- **Assignment**
Nothing may be left out, so copy every entry exactly.

- **Entries provided**
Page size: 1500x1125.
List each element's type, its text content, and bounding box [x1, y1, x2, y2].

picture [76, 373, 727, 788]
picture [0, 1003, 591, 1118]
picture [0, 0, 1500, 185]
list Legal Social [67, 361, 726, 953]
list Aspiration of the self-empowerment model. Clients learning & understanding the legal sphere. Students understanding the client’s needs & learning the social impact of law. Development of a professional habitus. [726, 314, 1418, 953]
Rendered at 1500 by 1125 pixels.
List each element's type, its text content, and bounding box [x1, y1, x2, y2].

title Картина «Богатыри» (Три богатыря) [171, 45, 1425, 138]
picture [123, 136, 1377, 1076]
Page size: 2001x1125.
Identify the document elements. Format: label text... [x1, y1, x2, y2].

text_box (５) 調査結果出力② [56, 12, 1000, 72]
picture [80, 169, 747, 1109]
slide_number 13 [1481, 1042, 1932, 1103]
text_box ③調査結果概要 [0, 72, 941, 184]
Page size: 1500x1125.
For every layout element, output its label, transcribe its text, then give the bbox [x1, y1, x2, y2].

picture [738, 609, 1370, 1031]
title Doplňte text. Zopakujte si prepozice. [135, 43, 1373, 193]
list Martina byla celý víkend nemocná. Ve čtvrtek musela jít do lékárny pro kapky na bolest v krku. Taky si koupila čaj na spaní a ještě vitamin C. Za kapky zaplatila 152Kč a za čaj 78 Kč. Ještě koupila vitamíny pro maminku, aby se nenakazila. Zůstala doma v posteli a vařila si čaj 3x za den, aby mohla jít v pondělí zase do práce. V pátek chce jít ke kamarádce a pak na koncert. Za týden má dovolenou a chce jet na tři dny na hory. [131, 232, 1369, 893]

- **Solution to this exercise**
Page size: 1500x1125.
List each element's type, its text content, and bounding box [x1, y1, x2, y2].

picture [76, 373, 727, 788]
picture [0, 1003, 591, 1118]
picture [0, 0, 1500, 185]
list Legal Social [67, 361, 726, 953]
list Aspiration of the self-empowerment model. Clients learning & understanding the legal sphere. Students understanding the client’s needs & learning the social impact of law. Development of a professional habitus. [726, 314, 1418, 953]
Rendered at 1500 by 1125 pixels.
List each element's type, its text content, and bounding box [x1, y1, x2, y2].

title Картина «Богатыри» (Три богатыря) [171, 45, 1425, 138]
picture [123, 136, 1377, 1076]
Page size: 2001x1125.
Identify the document elements. Format: label text... [x1, y1, x2, y2].

text_box (５) 調査結果出力② [56, 12, 1000, 72]
picture [80, 169, 747, 1109]
slide_number 13 [1481, 1042, 1932, 1103]
text_box ③調査結果概要 [0, 72, 941, 184]
Page size: 1500x1125.
For every layout element, output its label, transcribe its text, then give the bbox [x1, y1, x2, y2].

picture [738, 609, 1370, 1031]
title Doplňte text. Zopakujte si prepozice. [135, 43, 1373, 193]
list Martina byla celý víkend nemocná. Ve čtvrtek musela jít do lékárny pro kapky na bolest v krku. Taky si koupila čaj na spaní a ještě vitamin C. Za kapky zaplatila 152Kč a za čaj 78 Kč. Ještě koupila vitamíny pro maminku, aby se nenakazila. Zůstala doma v posteli a vařila si čaj 3x za den, aby mohla jít v pondělí zase do práce. V pátek chce jít ke kamarádce a pak na koncert. Za týden má dovolenou a chce jet na tři dny na hory. [131, 232, 1369, 893]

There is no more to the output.